Personal information
- Full name: Hussein Amer Ojaimi Al-Rikabi
- Date of birth: 28 April 2002 (age 23)
- Place of birth: Muthanna, Iraq
- Height: 1.82 m (6 ft 0 in)
- Position(s): Centre back

Team information
- Current team: Al-Minaa
- Number: 5

Youth career
- 0000–2021: Al-Khidhir

Senior career*
- Years: Team / Apps / (Gls)
- 2021–2022: Al-Khidhir
- 2022–2023: Al-Sinaat Al-Kahrabaiya
- 2023–2025: Al-Minaa / 18 / (0)
- 2023–2024: →Naft Maysan (loan) / 26 / (1)
- 2025–: Al-Talaba / 0 / (0)

International career^{‡}
- 2023–: Iraq U23 / 15 / (0)

= Hussein Amer =

Iraqi footballer

Hussein Amer Ojaimi Al-Rikabi (born 28 April 2002) is an Iraqi professional footballer who plays as a centre back for Iraqi Stars League side Al-Talaba.

==Club career==
Amer started playing in the club of his city, Al-Khidhir, then moved to Al-Sinaat Al-Kahrabaiya in the Iraqi First Division League in 2022.
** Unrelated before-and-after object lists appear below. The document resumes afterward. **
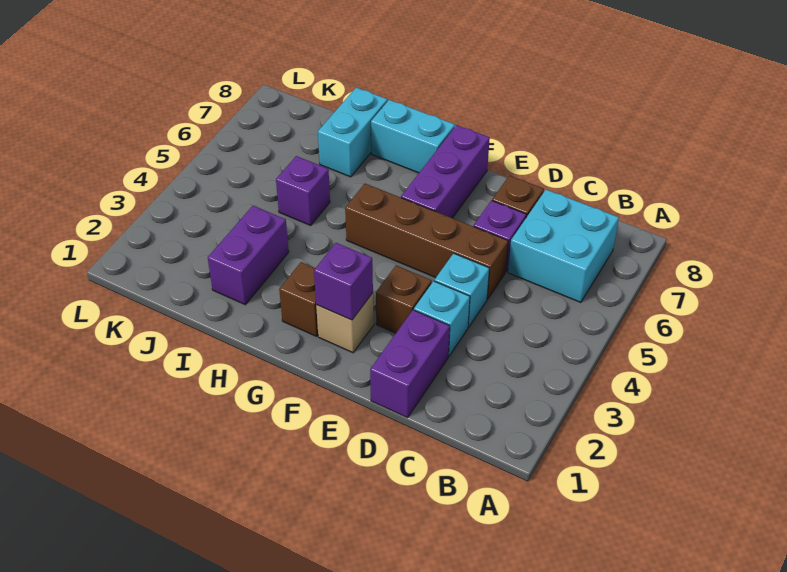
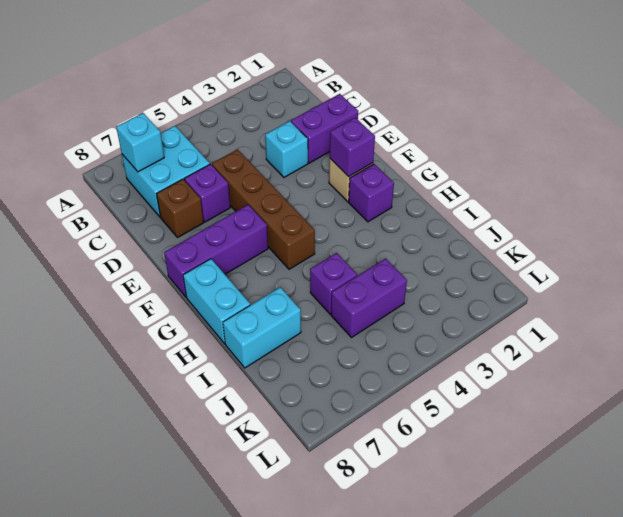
cyan brick D4 level 1 -> cyan brick B7 level 2
brown brick E3 level 1 -> none
brown brick G2 level 1 -> purple brick G2 level 1
purple brick I2:I3 level 1 -> purple brick J4:J5 level 1

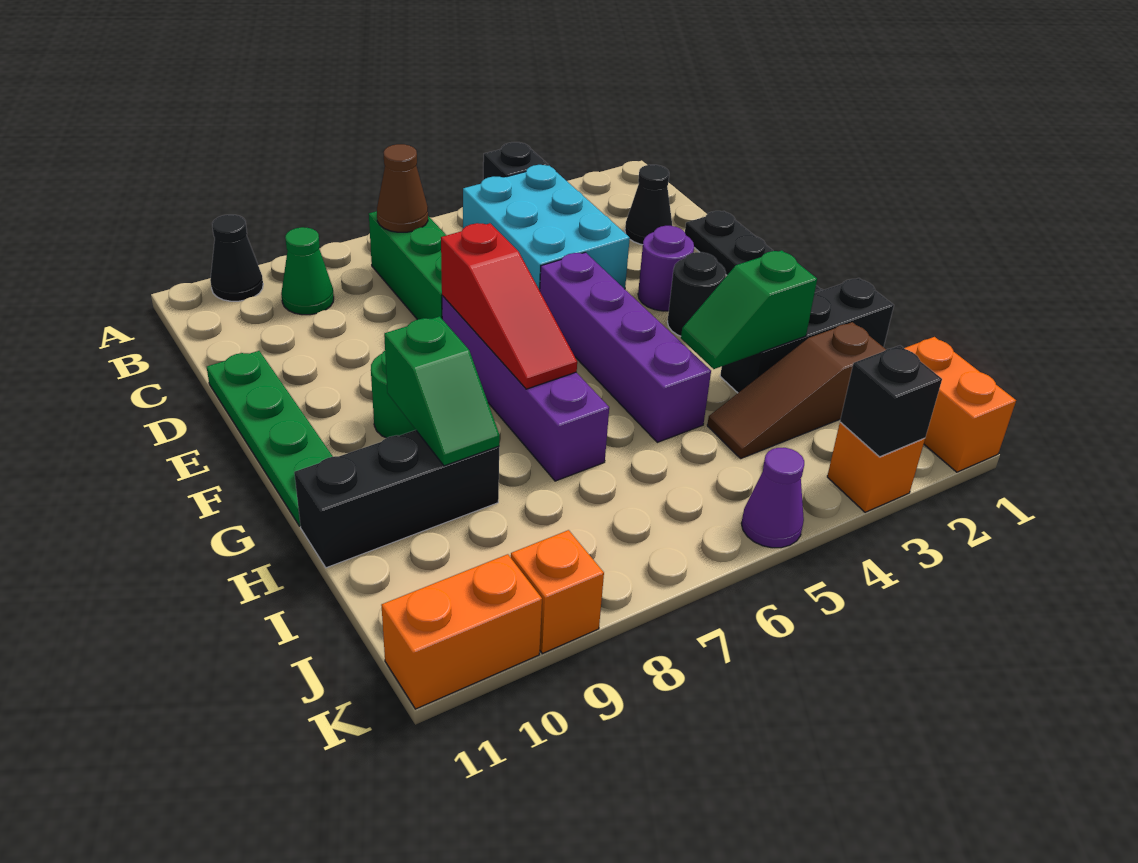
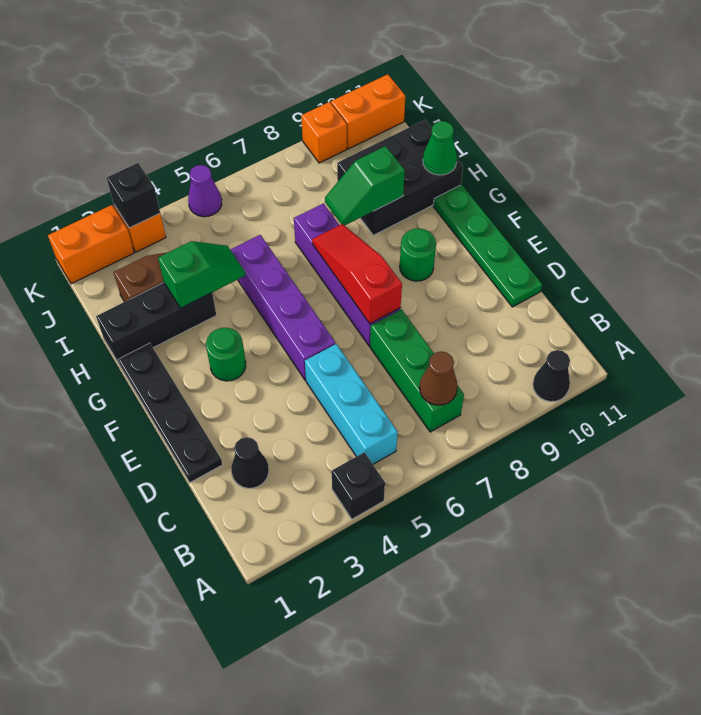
cyan brick B4:D5 level 1 -> cyan brick B5:D5 level 1
green cone B9 level 1 -> green cone H11 level 2
purple round brick E3 level 1 -> none
black round brick F3 level 1 -> green round brick F3 level 1
green slope G9:H9 level 2 top G -> green slope H8:H9 level 2 top 9
black brick H9:H11 level 1 -> black brick H9:I11 level 1
orange brick J1:K1 level 1 -> orange brick K1:K2 level 1

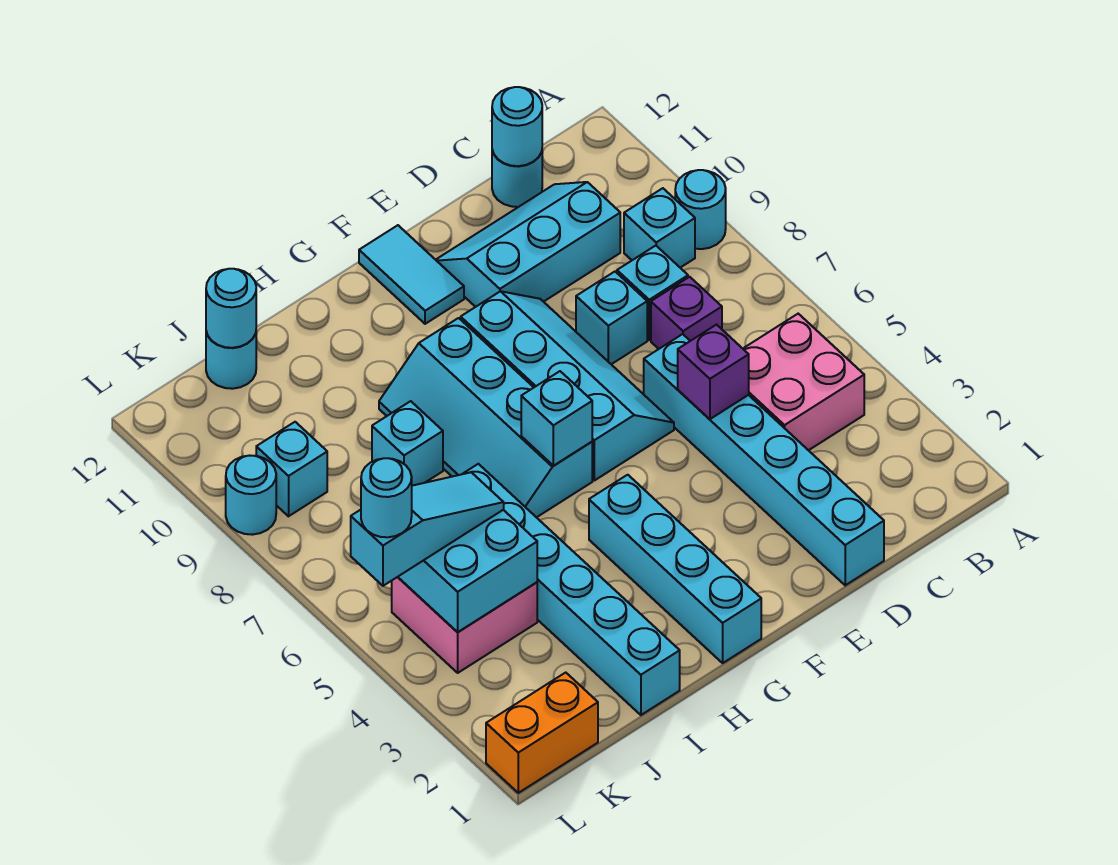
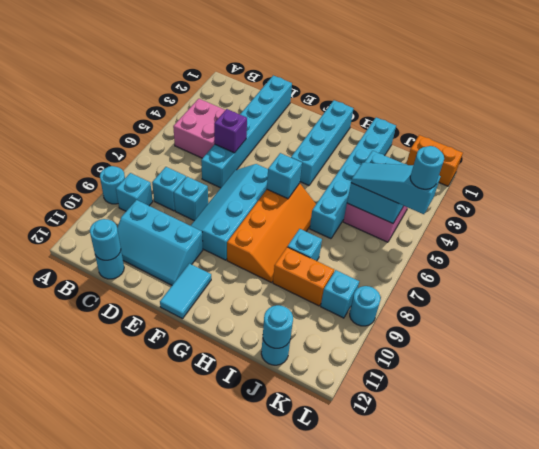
purple brick C7 level 1 -> none
cyan slope G6:H9 level 1 top G -> orange slope G6:H9 level 1 top G
none -> orange brick I9:J9 level 1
On 21 August 2023, he moved to play with Al-Minaa and signed a two-season contract. However, due to Al-Minaa's ban by FIFA from contracting players, Amer moved on loan to Naft Maysan, and on 8 May 2024, he was excluded from the team, but returned later, and on 1 June 2024, he managed to score his first goal in the Iraqi Stars League for Naft Maysan against Al-Shorta. On 12 August 2024, after returning from the loan, he renewed his contract with Al-Minaa.

==International career==
Amer was part of the Iraq national under-23 football team squad that won the 2023 WAFF U-23 Championship. Amer gave a brilliant performance in the tournament and was considered one of the factors of the team's success.

He was also selected by the coach Radhi Shenaishil to be part of the 22-man Olympic squad to play in the 2024 Summer Olympics in Paris. Amer presented a wonderful level in the Olympics, which was praised by most sports analysts.